> Source extract
Building contractor Angelo Perryman's summer project
gives new meaning to the term "fast-track construction."
That's because his company, Perryman Building and
Construction Services Inc., has less than six weeks to turn the entire Wells
Fargo Center and its parking lots into what amounts to a pop-up city for
50,000, including the 6,000 delegates and 15,000 journalists, at the Democratic
National Convention starting July 25.
As part of the $1 million-plus contract that he manages,
Perryman, 56, will oversee construction operations before, during, and after
the convention, hiring subcontractors to handle everything from power and cable
access to scaffolding towers and other foundation needs under the direction of
Hargrove Inc., the event's general contractor.
Seems stressful,
given the short timeline. You just got into the building in late May, and you
have to be out by Aug. 19. Very tight.
Anytime you are striving to perform a great job for the
client, there is stress. We planned our work and are working our plan.
If it works out,
it will be an impressive credential.
Probably the biggest thing that comes from the
opportunity is that [we], as a construction manager, will get new vendors
coming to [our] portfolio to evaluate and add into the normal cycle.
The project itself
attracts new subcontractors?
Yes. Building new and fresh relationships is a good
capitalistic and economic model. When you knock on the door in different communities,
a lot of those communities want to know that you're utilizing people that are
from those communities. So for us, it's a positive direction in our
presentation to clients all over the city.
There's always
been talk about the lack of diversity in construction among unions and
contractors. Why is that?
My experience from all the different places that I
worked, there's always been a market that is small, medium, and large. You
couldn't work for a large firm saying, 'I just did my mom's bathroom.'
Philadelphia's talent development doesn't seem to have a middle. Only a bottom
and a top, and it's a tip-top.
Is your point that
there's a lack of a middle range of contracts for small minority-owned firms to
attain as they move up?
Yes, otherwise the market will say, 'Large firm, drop
down and do some of those jobs.' And that doesn't allow the full economy to be
appreciated by everybody.

> What to do
Carry on the interview with contractor Angelo Perryman about the convention build-out from the point where it stops.

> Dataset
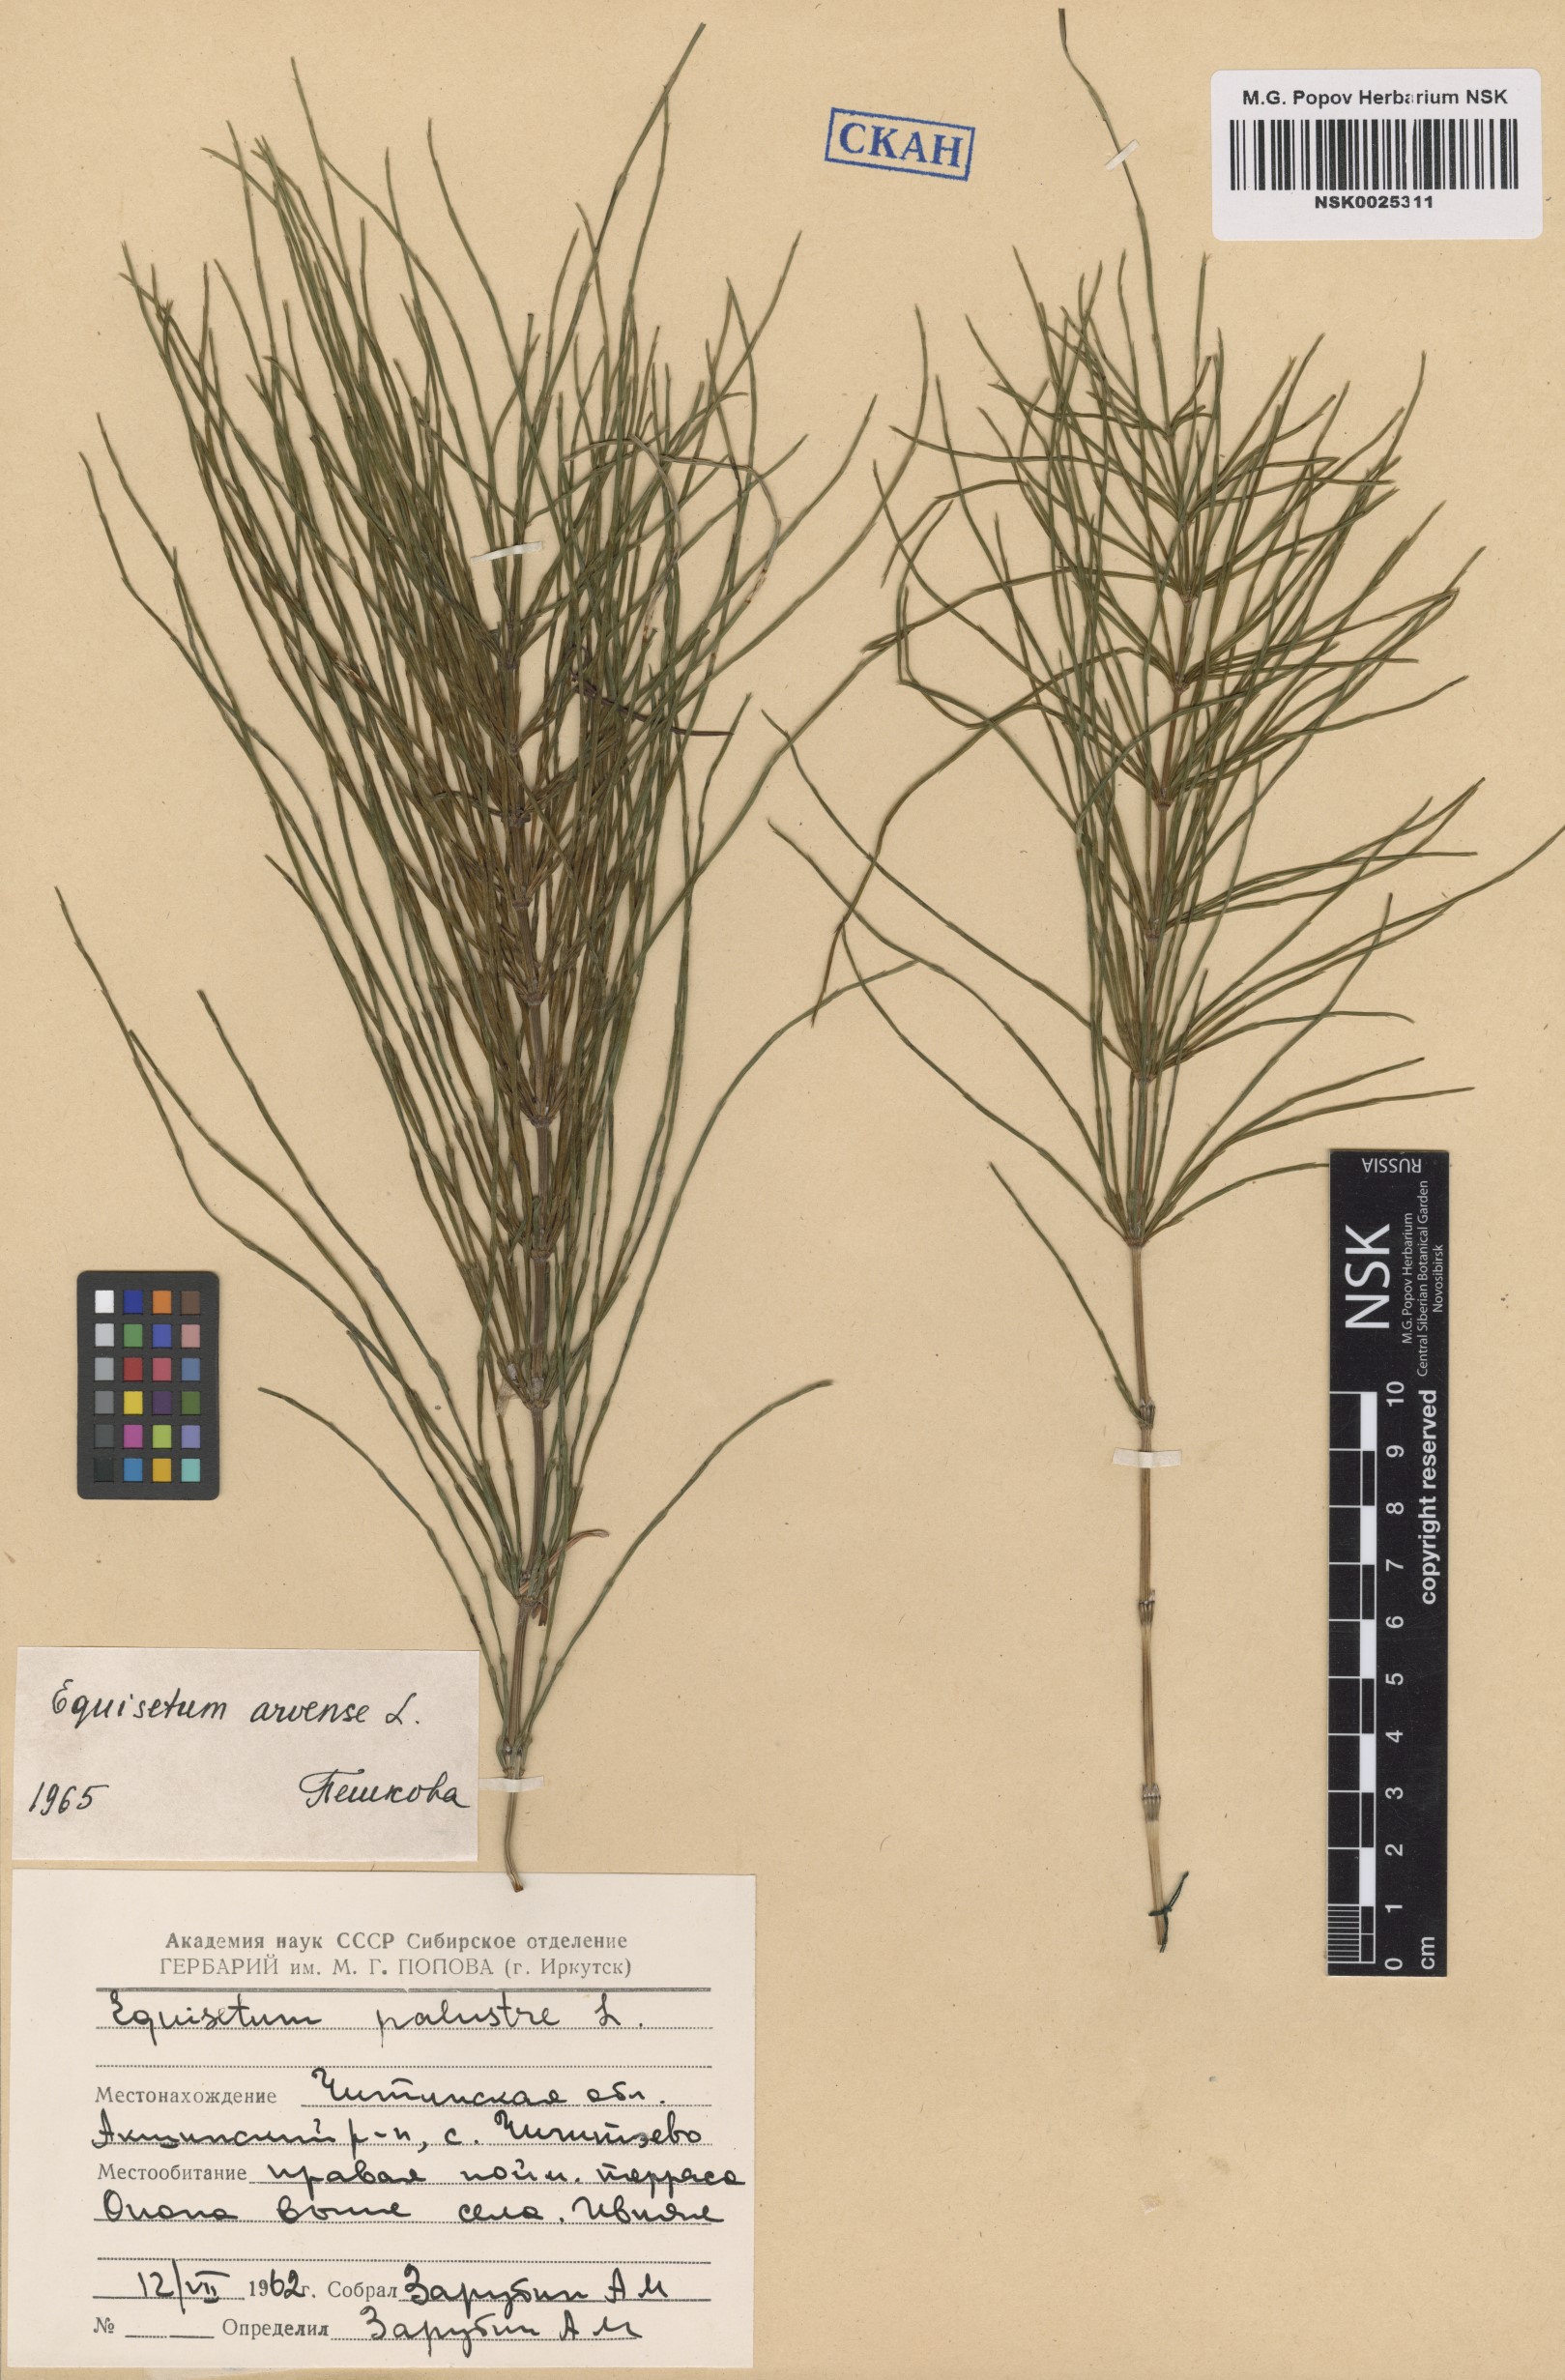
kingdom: Plantae
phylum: Tracheophyta
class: Polypodiopsida
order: Equisetales
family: Equisetaceae
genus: Equisetum
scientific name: Equisetum arvense
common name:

> Output
How can that
change?
Somebody has to guide it. It's not that you let everyone
run rampant.
Isn't that the
free market?
Philadelphia's construction market was typically about
$2.5 billion as a whole [before the recession], and we're now close to $12
billion a year. The question now becomes for all the people that we couldn't
help when the economy went down, why didn't we make a place for them when the
economy went back up?
How do you feel
about getting jobs through minority set-asides?
I don't think we get them that way.
We take a lot of pride that Perryman Building represents
a firm that knows how to grab first-of-a-kind projects: Utilize talent that may
not have done that kind of work before, but [use] the things they learned in
other spaces and weaving that together to come up with new ideas.
If I look at my dad's administration of the business, we
were only known as having skilled, talented people that know how to do the
work.
Nobody started the conversation with minority anything,
but these days the start of that conversation is that 'You're stupid first. You
are incapable first, and I'm going to give you a chance.' For us, there's
nothing on any document that we do, or that we put out, or on the awards we've
won, that even brings the subject up.
Especially with a
name like Angelo.
They're usually shocked when I come in. They're usually
surprised at what the Angelo looks like.
Interview questions and answers have been edited for
space.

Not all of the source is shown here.